Marcin Olkiewicz, World Boxing News

2017-02-12

Herman Caicedo, który pełni funkcję trenera czołówego ciężkiego świata Luisa Ortiza (27-0, 22 KO) uważa, że Deontay Wilder (37-0, 36 KO) zasłaniając się testami antydopingowymi próbuje wymigać się od starcia z jego podopiecznym.

Przypomnijmy, że po tym jak na dopingu wpadł Andrzej Wawrzyk, od razu swoją kandydaturę do starcia 25 lutego z "Brązowym Bombardierem" zgłosił Luis Ortiz. Tyle, że obóz mistrza świata odparł, iż pięściarze którzy w przeszłości mieli problemy z dopingiem nie będą w ogóle brani pod uwagę. Zdaniem trenera Caicedo to tylko kolejna wymówka, aby Deontay Wilder mógł uniknąć starcia z groźnym Kubańczykiem.

- To tylko wymówka aby uniknąć walki. Luis w ostatnim czasie był badany przed swoimi walkami kilkanaście razy, zarówno obowiązkowo jak i dobrowolnie. On bardzo jasno zaznaczył, że nie chce, aby ponownie trafiła mu się podobna wpadka. Wszyscy pracujemy zbyt ciężko aby zniszczyć teraz to wszystko przez doping. Ja sam zanim podejmę się szkolenia jakiegokolwiek pięściarza to chcę mieć pewność, że jest on czysty. Każdy z moich pięściarzy jest poddawany wyrywkowym kontrolom antydopingowym. Jeśli się na nie nie zgadza, to nie ma prawa ze mną trenować - mówi Caicedo.

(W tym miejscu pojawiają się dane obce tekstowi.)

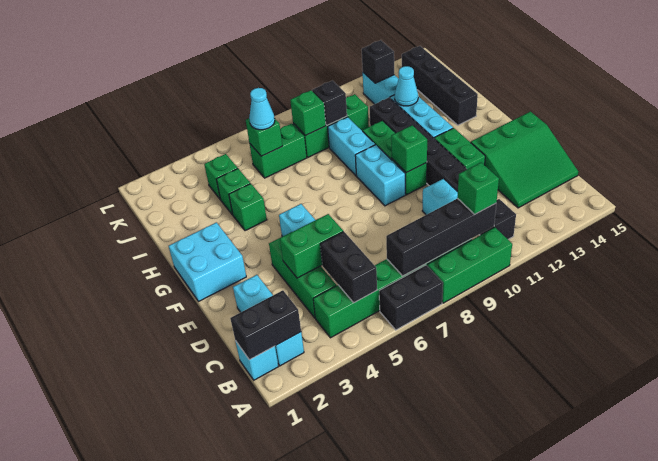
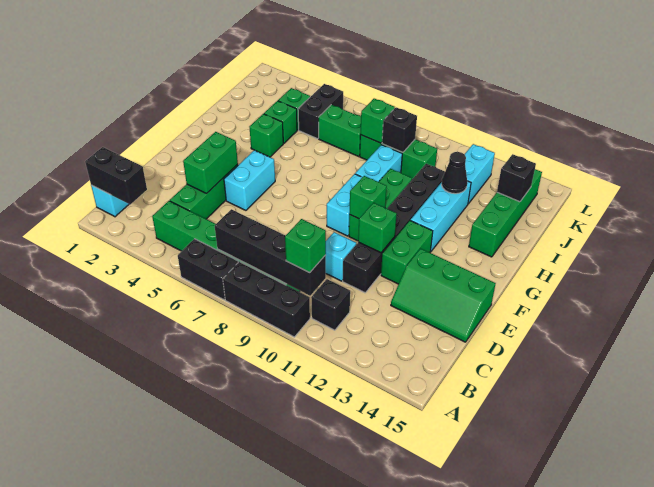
green brick A8:A10 level 1 -> black brick A8:A10 level 1
cyan brick B2:D2 level 1 -> none
black brick B5:C5 level 2 -> black brick J5:K5 level 1
green slope C13:E15 level 1 top E -> green slope D13:E15 level 1 top E
green brick D4:D5 level 2 -> green brick D4:E4 level 2
cyan brick F1:G2 level 1 -> none
black brick H14:K14 level 1 -> green brick H14:K14 level 1
cyan cone I12 level 2 -> black cone I12 level 2
green brick J6 level 2 -> green brick E11 level 2
cyan cone J6 level 3 -> none
black brick K12 level 2 -> black brick J14 level 2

- Gdyby doszło do starcia Ortiza z Wilderem, to o wynik byłbym bardzo spokojny. Ortiz znokautowałby go do 10 rundy. Tak profesjonalnego podejścia do swoich obowiązków jakie ma Luis nie widziałem od dłuższego czasu. To prawdziwy pięściarz ze starej szkoły wagi ciężkiej. Ma niesamowitą równowagę, precyzję i ringowe wyczucie. Jego współpraca obrony z atakiem wygląda doskonale. Jeśli kiedykolwiek doszłoby do tej walki, to Wilder byłby mocno zagrożony. Ale on prawdopodobnie woli pozostać legendą w swoim własnym umyśle, nigdy nie walcząc z nikim poważnym - powiedział Caicedo.